= Written task =
The records follow. Filter them to the lines that hold "environments".

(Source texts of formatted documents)
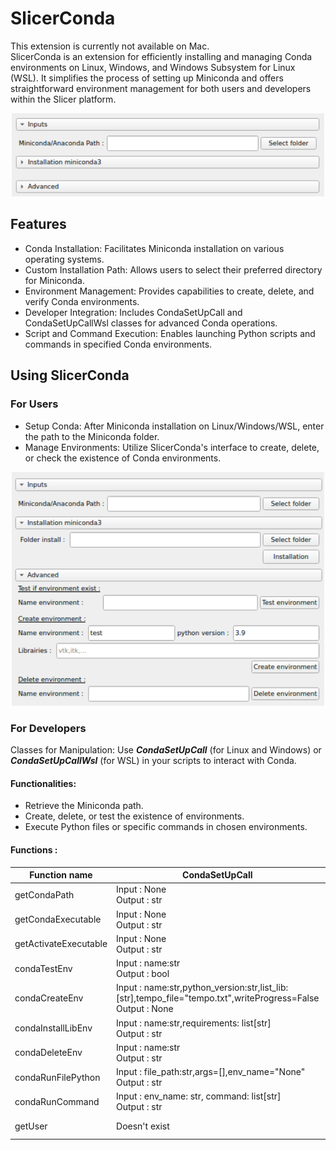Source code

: # SlicerConda
This extension is currently not available on Mac.  
SlicerConda is an extension for efficiently installing and managing Conda environments on Linux, Windows, and Windows Subsystem for Linux (WSL). It simplifies the process of setting up Miniconda and offers straightforward environment management for both users and developers within the Slicer platform.

<p align="center">
    <img src="screenshot/Screenshot1.png" alt="View extension on Linux" width="500"/>
</p>


## Features
- Conda Installation: Facilitates Miniconda installation on various operating systems.
- Custom Installation Path: Allows users to select their preferred directory for Miniconda.
- Environment Management: Provides capabilities to create, delete, and verify Conda environments.
- Developer Integration: Includes CondaSetUpCall and CondaSetUpCallWsl classes for advanced Conda operations.
- Script and Command Execution: Enables launching Python scripts and commands in specified Conda environments.

## Using SlicerConda
### For Users
- Setup Conda: After Miniconda installation on Linux/Windows/WSL, enter the path to the Miniconda folder.
- Manage Environments: Utilize SlicerConda's interface to create, delete, or check the existence of Conda environments.
<p align="center">
    <img src="screenshot/Screenshot2.png" alt="View extension on Linux" width="500"/>
</p>

### For Developers
Classes for Manipulation: Use ***CondaSetUpCall*** (for Linux and Windows) or ***CondaSetUpCallWsl*** (for WSL) in your scripts to interact with Conda.
#### Functionalities:
- Retrieve the Miniconda path.
- Create, delete, or test the existence of environments.
- Execute Python files or specific commands in chosen environments.

#### Functions :


| Function name | CondaSetUpCall                   | CondaSetUpCallWsl |
|-----------|------------------------------|-----------|
| getCondaPath | Input : None<br>Output : str | Input : None<br>Output : str |
| getCondaExecutable | Input : None<br>Output : str | Input : None<br>Output : str |
| getActivateExecutable | Input : None<br>Output : str | Input : None<br>Output : str |
| condaTestEnv | Input : name:str<br>Output : bool | Input : name:str<br>Output : bool  |
| condaCreateEnv | Input : name:str,python_version:str,list_lib:[str],tempo_file="tempo.txt",writeProgress=False<br>Output : None | Input : name:str,python_version:str,list_lib=[str],tempo_file="tempo.txt",writeProgress=False<br>Output : str |
| condaInstallLibEnv | Input : name:str,requirements: list[str]<br>Output : str | Input : name:str,requirements: list[str]<br>Output : str |
| condaDeleteEnv | Input : name:str<br>Output : str | Input : name:str<br>Output : str |
| condaRunFilePython | Input : file_path:str,args=[],env_name="None"<br>Output : str | Input : file_path,env_name="None",args=[]<br>Output : str |
| condaRunCommand | Input : env_name: str, command: list[str]<br>Output : str | Input : command: list[str],env_name="None"<br>Output : str |
| getUser | Doesn't exist | Input : None: str<br>Output : str |
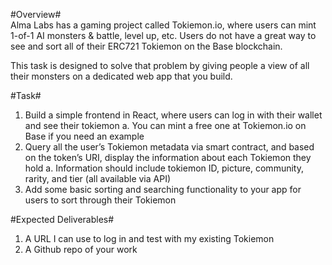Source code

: #Overview#
<br />
Alma Labs has a gaming project called Tokiemon.io, where users can mint 1-of-1 AI
monsters & battle, level up, etc. Users do not have a great way to see and sort all of their
ERC721 Tokiemon on the Base blockchain.

This task is designed to solve that problem by giving people a view of all their monsters on
a dedicated web app that you build.

#Task#
1. Build a simple frontend in React, where users can log in with their wallet and see
their tokiemon
a. You can mint a free one at Tokiemon.io on Base if you need an example
2. Query all the user’s Tokiemon metadata via smart contract, and based on the
token’s URI, display the information about each Tokiemon they hold
a. Information should include tokiemon ID, picture, community, rarity, and tier
(all available via API)
3. Add some basic sorting and searching functionality to your app for users to sort
through their Tokiemon

#Expected Deliverables#
1. A URL I can use to log in and test with my existing Tokiemon
2. A Github repo of your work
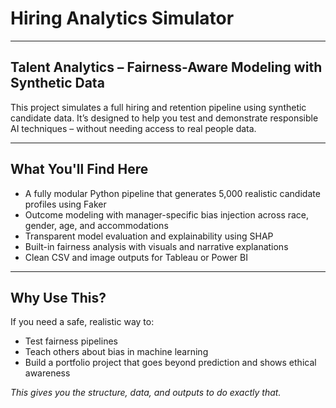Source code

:# Hiring Analytics Simulator

---

## Talent Analytics – Fairness-Aware Modeling with Synthetic Data

This project simulates a full hiring and retention pipeline using synthetic candidate data. It’s designed to help you test and demonstrate responsible AI techniques – without needing access to real people data.

---

## What You'll Find Here

- A fully modular Python pipeline that generates 5,000 realistic candidate profiles using Faker  
- Outcome modeling with manager-specific bias injection across race, gender, age, and accommodations  
- Transparent model evaluation and explainability using SHAP  
- Built-in fairness analysis with visuals and narrative explanations  
- Clean CSV and image outputs for Tableau or Power BI

---

## Why Use This?

If you need a safe, realistic way to:

- Test fairness pipelines  
- Teach others about bias in machine learning  
- Build a portfolio project that goes beyond prediction and shows ethical awareness  

*This gives you the structure, data, and outputs to do exactly that.*
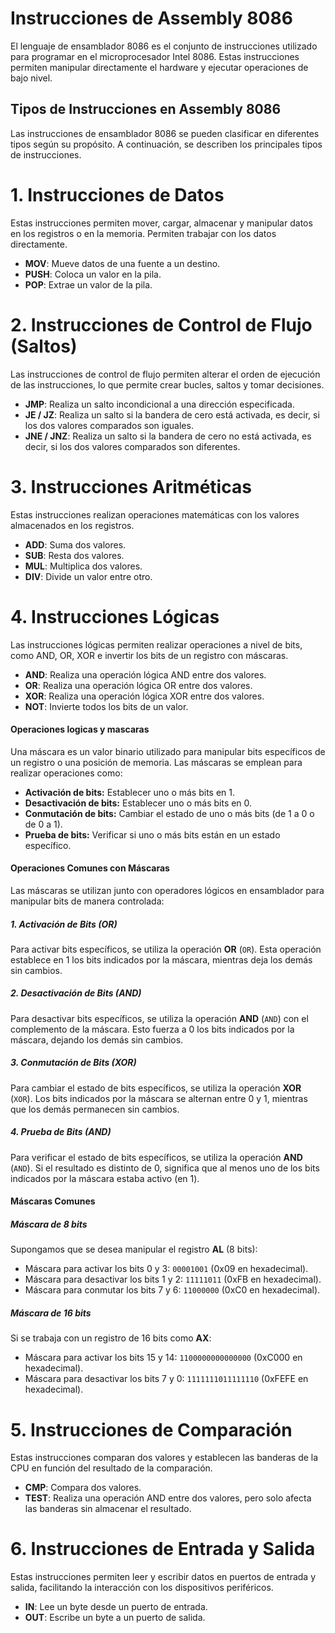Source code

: # Instrucciones de Assembly 8086

El lenguaje de ensamblador 8086 es el conjunto de instrucciones utilizado para programar en el microprocesador Intel 8086. Estas instrucciones permiten manipular directamente el hardware y ejecutar operaciones de bajo nivel.

## Tipos de Instrucciones en Assembly 8086

Las instrucciones de ensamblador 8086 se pueden clasificar en diferentes tipos según su propósito. A continuación, se describen los principales tipos de instrucciones.

# 1. Instrucciones de Datos

Estas instrucciones permiten mover, cargar, almacenar y manipular datos en los registros o en la memoria. Permiten trabajar con los datos directamente.

- **MOV**: Mueve datos de una fuente a un destino.
- **PUSH**: Coloca un valor en la pila.
- **POP**: Extrae un valor de la pila.

# 2. Instrucciones de Control de Flujo (Saltos)

Las instrucciones de control de flujo permiten alterar el orden de ejecución de las instrucciones, lo que permite crear bucles, saltos y tomar decisiones.

- **JMP**: Realiza un salto incondicional a una dirección especificada.
- **JE / JZ**: Realiza un salto si la bandera de cero está activada, es decir, si los dos valores comparados son iguales.
- **JNE / JNZ**: Realiza un salto si la bandera de cero no está activada, es decir, si los dos valores comparados son diferentes.

# 3. Instrucciones Aritméticas

Estas instrucciones realizan operaciones matemáticas con los valores almacenados en los registros.

- **ADD**: Suma dos valores.
- **SUB**: Resta dos valores.
- **MUL**: Multiplica dos valores.
- **DIV**: Divide un valor entre otro.

# 4. Instrucciones Lógicas

Las instrucciones lógicas permiten realizar operaciones a nivel de bits, como AND, OR, XOR e invertir los bits de un registro con máscaras.

- **AND**: Realiza una operación lógica AND entre dos valores.
- **OR**: Realiza una operación lógica OR entre dos valores.
- **XOR**: Realiza una operación lógica XOR entre dos valores.
- **NOT**: Invierte todos los bits de un valor.

#### Operaciones logicas y mascaras
Una máscara es un valor binario utilizado para manipular bits específicos de un registro o una posición de memoria. Las máscaras se emplean para realizar operaciones como:

- **Activación de bits:** Establecer uno o más bits en 1.
- **Desactivación de bits:** Establecer uno o más bits en 0.
- **Conmutación de bits:** Cambiar el estado de uno o más bits (de 1 a 0 o de 0 a 1).
- **Prueba de bits:** Verificar si uno o más bits están en un estado específico.

#### Operaciones Comunes con Máscaras
Las máscaras se utilizan junto con operadores lógicos en ensamblador para manipular bits de manera controlada:

##### 1. Activación de Bits (OR)
Para activar bits específicos, se utiliza la operación **OR** (`OR`). Esta operación establece en 1 los bits indicados por la máscara, mientras deja los demás sin cambios.

##### 2. Desactivación de Bits (AND)
Para desactivar bits específicos, se utiliza la operación **AND** (`AND`) con el complemento de la máscara. Esto fuerza a 0 los bits indicados por la máscara, dejando los demás sin cambios.

##### 3. Conmutación de Bits (XOR)
Para cambiar el estado de bits específicos, se utiliza la operación **XOR** (`XOR`). Los bits indicados por la máscara se alternan entre 0 y 1, mientras que los demás permanecen sin cambios.

##### 4. Prueba de Bits (AND)
Para verificar el estado de bits específicos, se utiliza la operación **AND** (`AND`). Si el resultado es distinto de 0, significa que al menos uno de los bits indicados por la máscara estaba activo (en 1).

#### Máscaras Comunes

##### Máscara de 8 bits
Supongamos que se desea manipular el registro **AL** (8 bits):

- Máscara para activar los bits 0 y 3: `00001001` (0x09 en hexadecimal).
- Máscara para desactivar los bits 1 y 2: `11111011` (0xFB en hexadecimal).
- Máscara para conmutar los bits 7 y 6: `11000000` (0xC0 en hexadecimal).

##### Máscara de 16 bits
Si se trabaja con un registro de 16 bits como **AX**:

- Máscara para activar los bits 15 y 14: `1100000000000000` (0xC000 en hexadecimal).
- Máscara para desactivar los bits 7 y 0: `1111111011111110` (0xFEFE en hexadecimal).

# 5. Instrucciones de Comparación

Estas instrucciones comparan dos valores y establecen las banderas de la CPU en función del resultado de la comparación.

- **CMP**: Compara dos valores.
- **TEST**: Realiza una operación AND entre dos valores, pero solo afecta las banderas sin almacenar el resultado.

# 6. Instrucciones de Entrada y Salida

Estas instrucciones permiten leer y escribir datos en puertos de entrada y salida, facilitando la interacción con los dispositivos periféricos.

- **IN**: Lee un byte desde un puerto de entrada.
- **OUT**: Escribe un byte a un puerto de salida.
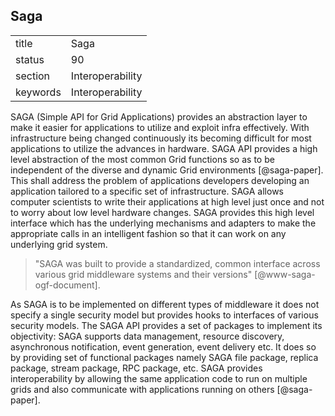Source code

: ## Saga


|          |                  |
| -------- | ---------------- |
| title    | Saga             | 
| status   | 90               |
| section  | Interoperability |
| keywords | Interoperability |



SAGA (Simple API for Grid Applications) provides an abstraction layer
to make it easier for applications to utilize and exploit infra
effectively. With infrastructure being changed continuously its
becoming difficult for most applications to utilize the advances in
hardware. SAGA API provides a high level abstraction of the most
common Grid functions so as to be independent of the diverse and
dynamic Grid environments [@saga-paper]. This shall address the
problem of applications developers developing an application tailored
to a specific set of infrastructure.  SAGA allows computer scientists
to write their applications at high level just once and not to worry
about low level hardware changes. SAGA provides this high level
interface which has the underlying mechanisms and adapters to make the
appropriate calls in an intelligent fashion so that it can work on any
underlying grid system.

> "SAGA was built to provide a standardized, common interface across
> various grid middleware systems and their versions" [@www-saga-ogf-document].


As SAGA is to be implemented on different types of middleware it does
not specify a single security model but provides hooks to interfaces
of various security models. The SAGA API provides a set of packages to
implement its objectivity: SAGA supports data management, resource
discovery, asynchronous notification, event generation, event delivery
etc. It does so by providing set of functional packages namely SAGA
file package, replica package, stream package, RPC package, etc. SAGA
provides interoperability by allowing the same application code to run
on multiple grids and also communicate with applications running on
others [@saga-paper].


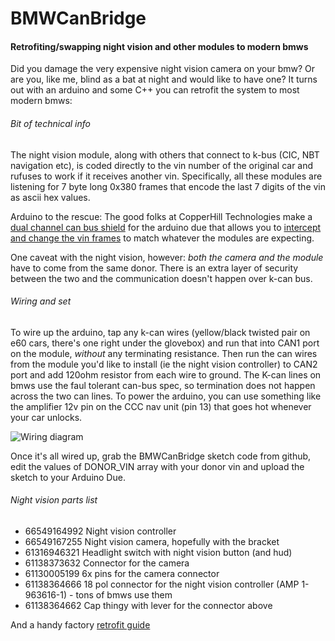 # BMWCanBridge
#### Retrofiting/swapping night vision and other modules to modern bmws

Did you damage the very expensive night vision camera on your bmw? Or are you, like me, blind as a bat at night and would like to have one? It turns out with an arduino and some C++ you can retrofit the system to most modern bmws:

###### Bit of technical info
The night vision module, along with others that connect to k-bus (CIC, NBT navigation etc), is coded directly to the vin number of the original car and rufuses to work if it receives another vin. Specifically, all these modules are listening for 7 byte long 0x380 frames that encode the last 7 digits of the vin as ascii hex values. 

Arduino to the rescue: The good folks at CopperHill Technologies make a [dual channel can bus shield](http://copperhilltech.com/arduino-based-ecu-development-board-with-dual-can-bus-interface/) for the arduino due that allows you to [intercept and change the vin frames](https://en.wikipedia.org/wiki/Man-in-the-middle_attack) to match whatever the modules are expecting. 

One caveat with the night vision, however: *both the camera and the module* have to come from the same donor. There is an extra layer of security between the two and the communication doesn't happen over k-can bus. 



###### Wiring and set
To wire up the arduino, tap any k-can wires (yellow/black twisted pair on e60 cars, there's one right under the glovebox) and run that into CAN1 port on the module, *without* any terminating resistance. Then run the can wires from the module you'd like to install (ie the night vision controller) to CAN2 port and add 120ohm resistor from each wire to ground. The K-can lines on bmws use the faul tolerant can-bus spec, so termination does not happen across the two can lines. To power the arduino, you can use something like the amplifier 12v pin on the CCC nav unit (pin 13) that goes hot whenever your car unlocks.

![Wiring diagram](https://raw.githubusercontent.com/pavelmalik/BMWCanBridge/master/attachment.jpeg)

Once it's all wired up, grab the BMWCanBridge sketch code from github, edit the values of DONOR_VIN array with your donor vin and upload the sketch to your Arduino Due.


###### Night vision parts list


* 66549164992 Night vision controller
* 66549167255 Night vision camera, hopefully with the bracket
* 61316946321 Headlight switch with night vision button (and hud)
* 61138373632 Connector for the camera
* 61130005199 6x pins for the camera connector
* 61138364666 18 pol connector for the night vision controller (AMP 1-963616-1) - tons of bmws use them
* 61138364662 Cap thingy with lever for the connector above 


And a handy factory [retrofit guide](https://www.bimmerfest.com/forums/attachment.php?attachmentid=181022&d=1239472676)
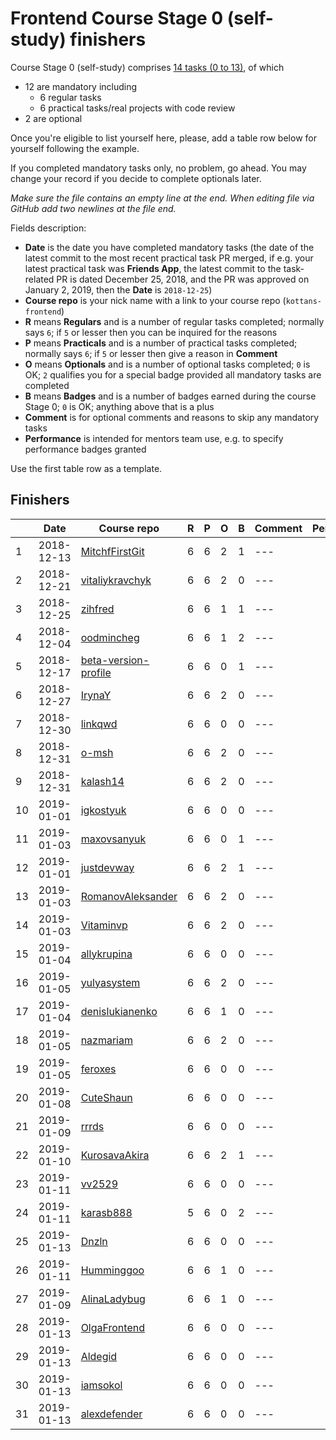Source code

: # Frontend Course Stage 0 (self-study) finishers

Course Stage 0 (self-study) comprises
[14 tasks (0 to 13)](https://github.com/kottans/frontend/blob/master/contents.md),
of which
- 12 are mandatory including
  - 6 regular tasks
  - 6 practical tasks/real projects with code review
- 2 are optional

Once you're eligible to list yourself here, please, add
a table row below for yourself following the example.

If you completed mandatory tasks only, no problem, go ahead.
You may change your record if you decide to complete
optionals later.

_Make sure the file contains an empty line at the end._
_When editing file via GitHub add two newlines at the file end._

Fields description:
 * **Date** is the date you have completed mandatory tasks
   (the date of the latest commit to the most recent practical task PR merged,
   if e.g. your latest practical task was **Friends App**,
   the latest commit to the task-related PR is dated December 25, 2018,
   and the PR was approved on January 2, 2019,
   then the **Date** is `2018-12-25`)
 * **Course repo** is your nick name with a link to your
   course repo (`kottans-frontend`)
 * **R** means **Regulars** and is a number of regular tasks completed;
   normally says `6`; if `5` or lesser then you can
   be inquired for the reasons
 * **P** means **Practicals** and is a number of practical tasks completed;
   normally says `6`; if `5` or lesser then give a reason in **Comment**
 * **O** means **Optionals** and is a number of optional tasks
   completed;
   `0` is OK; `2` qualifies you for a special badge
   provided all mandatory tasks are completed
 * **B** means **Badges** and is a number of badges earned during
   the course Stage 0; `0` is OK; anything above that is a plus
 * **Comment** is for optional comments and reasons to skip any mandatory
   tasks
 * **Performance** is intended for mentors team use, e.g.
   to specify performance badges granted

Use the first table row as a template.

## Finishers

|  |    Date    | Course repo    | R | P | O | B | Comment | Performance |
|--| ---------- | -------------- | - | - | - | - | ------- | ----------- |
|1 | 2018-12-13 | [MitchfFirstGit](https://github.com/MitchfFirstGit/kottans-frontend) | 6 | 6 | 2 | 1 | --- | |
|2 | 2018-12-21 | [vitaliykravchyk](https://github.com/vitaliykravchyk/kottans-frontend) | 6 | 6 | 2 | 0 | --- | |
|3 | 2018-12-25 | [zihfred](https://github.com/zihfred/kottans-frontend) | 6 | 6 | 1 | 1 | --- | |
|4 | 2018-12-04 | [oodmincheg](https://github.com/oodmincheg/kottans-frontend) | 6 | 6 | 1 | 2 | --- | |
|5 | 2018-12-17 | [beta-version-profile](https://github.com/beta-version-profile/kottans-frontend) | 6 | 6 | 0 | 1 | --- | |
|6 | 2018-12-27 | [IrynaY](https://github.com/IrynaY/kottans-frontend) | 6 | 6 | 2 | 0 | --- | |
|7 | 2018-12-30 | [linkqwd](https://github.com/linkqwd/kottans_frontend) | 6 | 6 | 0 | 0 | --- | |
|8 | 2018-12-31 | [o-msh](https://github.com/o-msh/kottans-frontend) | 6 | 6 | 2 | 0 | --- | |
|9 | 2018-12-31 | [kalash14](https://github.com/kalash14/kottans-frontend) | 6 | 6 | 2 | 0 | --- | |
|10| 2019-01-01 | [igkostyuk](https://github.com/igkostyuk/kottans-frontend) | 6 | 6 | 0 | 0 | --- | |
|11| 2019-01-03 | [maxovsanyuk](https://github.com/maxovsanyuk/kottans-frontend) | 6 | 6 | 0 | 1 | --- | |
|12| 2019-01-01 | [justdevway](https://github.com/justdevway/kottans-frontend) | 6 | 6 | 2 | 1 | --- | |
|13| 2019-01-03 | [RomanovAleksander](https://github.com/RomanovAleksander/kottans-frontend) | 6 | 6 | 2 | 0 | --- | |
|14| 2019-01-03 | [Vitaminvp](https://github.com/Vitaminvp/kottans-frontend) | 6 | 6 | 2 | 0 | --- | |
|15| 2019-01-04 | [allykrupina](https://github.com/allykrupina/kottans-frontend) | 6 | 6 | 0 | 0 | --- | |
|16| 2019-01-05 | [yulyasystem](https://github.com/yulyasystem/kottans-frontend) | 6 | 6 | 2 | 0 | --- | |
|17| 2019-01-04 | [denislukianenko](https://github.com/denislukianenko/kottans-frontend) | 6 | 6 | 1 | 0 | --- | |
|18| 2019-01-05 | [nazmariam](https://github.com/nazmariam/kottans-frontend) | 6 | 6 | 2 | 0 | --- | |
|19| 2019-01-05 | [feroxes](https://github.com/feroxes/kottans_frontend) | 6 | 6 | 0 | 0 | --- | |
|20| 2019-01-08 | [CuteShaun](https://github.com/CuteShaun/kottans-frontend) | 6 | 6 | 0 | 0 | --- | |
|21| 2019-01-09 | [rrrds](https://github.com/rrrds/kottans-frontend) | 6 | 6 | 0 | 0 | --- | |
|22| 2019-01-10 | [KurosavaAkira](https://github.com/KurosavaAkira/kottans-frontend) | 6 | 6 | 2 | 1 | --- | |
|23| 2019-01-11 | [vv2529](https://github.com/vv2529/kottans-frontend) | 6 | 6 | 0 | 0 | --- | |
|24| 2019-01-11 | [karasb888](https://github.com/Karasb888/kottans-frontend) | 5 | 6 | 0 | 2 | --- | |
|25| 2019-01-13 | [Dnzln](https://github.com/dnzln/kottans-frontend) | 6 | 6 | 0 | 0 | --- | |
|26| 2019-01-11 | [Humminggoo](https://github.com/Humminggoo/kottans-frontend) | 6 | 6 | 1 | 0 | --- | |
|27| 2019-01-09 | [AlinaLadybug](https://github.com/AlinaLadybug/kottans-frontend) | 6 | 6 | 1 | 0 | --- | |
|28| 2019-01-13 | [OlgaFrontend](https://github.com/OlgaFrontend/kottans-frontend) | 6 | 6 | 0 | 0 | --- | |
|29| 2019-01-13 | [Aldegid](https://github.com/Aldegid/kottans-frontend) | 6 | 6 | 0 | 0 | --- | |
|30| 2019-01-13 | [iamsokol](https://github.com/iamsokol/kottans-frontend) | 6 | 6 | 0 | 0 | --- | |
|31| 2019-01-13 | [alexdefender](https://github.com/alexdefender/kottans-frontend) | 6 | 6 | 0 | 0 | --- | |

= Answer below =
SlicerConda is an extension for efficiently installing and managing Conda environments on Linux, Windows, and Windows Subsystem for Linux (WSL). It simplifies the process of setting up Miniconda and offers straightforward environment management for both users and developers within the Slicer platform.
- Environment Management: Provides capabilities to create, delete, and verify Conda environments.
- Script and Command Execution: Enables launching Python scripts and commands in specified Conda environments.
- Manage Environments: Utilize SlicerConda's interface to create, delete, or check the existence of Conda environments.
- Create, delete, or test the existence of environments.
- Execute Python files or specific commands in chosen environments.
dynamic Grid environments [@saga-paper]. This shall address the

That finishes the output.